Bookish is an affiliate website dedicated to all things books. They publish a wide range of reviews, interviews, and book lists — all related to reading.

Bookish homepage

Why this affiliate marketing example works:

  • Diverse income streams: Bookish participates in affiliate programs through IndieBound, Amazon, Etsy, Barnes & Noble, and other retailers. They also promote their own books, through NetGalley and book club kits.
  • They offer a wide variety of content — not just book reviews, but also interviews, anti-racism resources (which are timely), and tips for participating in a readathon.
  • They use engaging quizzes like this one, which keep readers both interested and entertained:  
Sample quiz from Bookish

Revenue: The Bookish website is owned by NetGalley, which uses the site to share books from NetGalley.
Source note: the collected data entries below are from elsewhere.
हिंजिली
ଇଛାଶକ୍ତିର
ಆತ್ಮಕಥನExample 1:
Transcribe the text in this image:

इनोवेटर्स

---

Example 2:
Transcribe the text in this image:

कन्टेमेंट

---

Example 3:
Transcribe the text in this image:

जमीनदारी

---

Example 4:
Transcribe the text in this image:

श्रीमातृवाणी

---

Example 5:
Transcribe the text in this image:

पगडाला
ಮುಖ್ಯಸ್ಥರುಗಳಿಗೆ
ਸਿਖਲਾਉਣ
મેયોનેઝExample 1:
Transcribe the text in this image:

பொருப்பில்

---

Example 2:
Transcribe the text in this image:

There are no revenue reports available, NetGalley does get 22.5K organic visits per month, according to SEMrush.

Final Thoughts on Building a Successful Affiliate Website  

Affiliate marketing can be incredibly lucrative; however, market saturation means affiliate marketers must create an easy to use, authority site with strong, useful content to draw in visitors.
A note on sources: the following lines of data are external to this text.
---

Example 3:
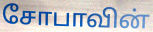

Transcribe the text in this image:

சோபாவின்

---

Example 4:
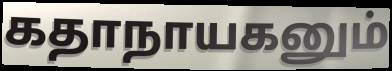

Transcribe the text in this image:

கதாநாயகனும்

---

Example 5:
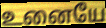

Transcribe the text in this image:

உனையேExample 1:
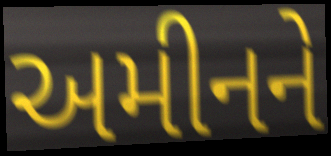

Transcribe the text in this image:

અમીનને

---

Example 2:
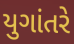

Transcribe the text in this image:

યુગાંતરે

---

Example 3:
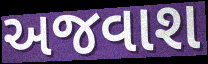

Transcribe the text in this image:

અજવાશ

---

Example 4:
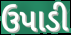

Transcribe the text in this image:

ઉપાડી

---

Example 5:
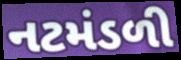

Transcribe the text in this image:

નટમંડળી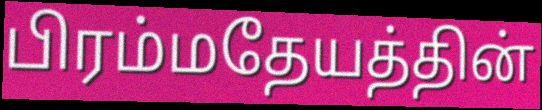
பிரம்மதேயத்தின்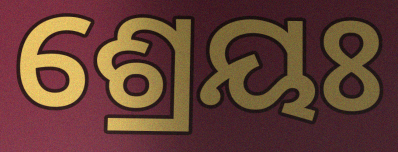
ଶ୍ରେୟଃ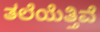
ತಲೆಯೆತ್ತಿವೆ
As you can see from the affiliate marketing website examples above, there is no one-size-fits-all solution to driving traffic and revenue. A simple site with quality content can still generate high levels of revenue.

As an affiliate marketer, your core goal should be to provide high-quality, useful content first, and foremost. And, make sure to diversify your income. Don’t rely totally on one affiliate marketing program — such as Amazon — or your income will be at the mercy of a third party.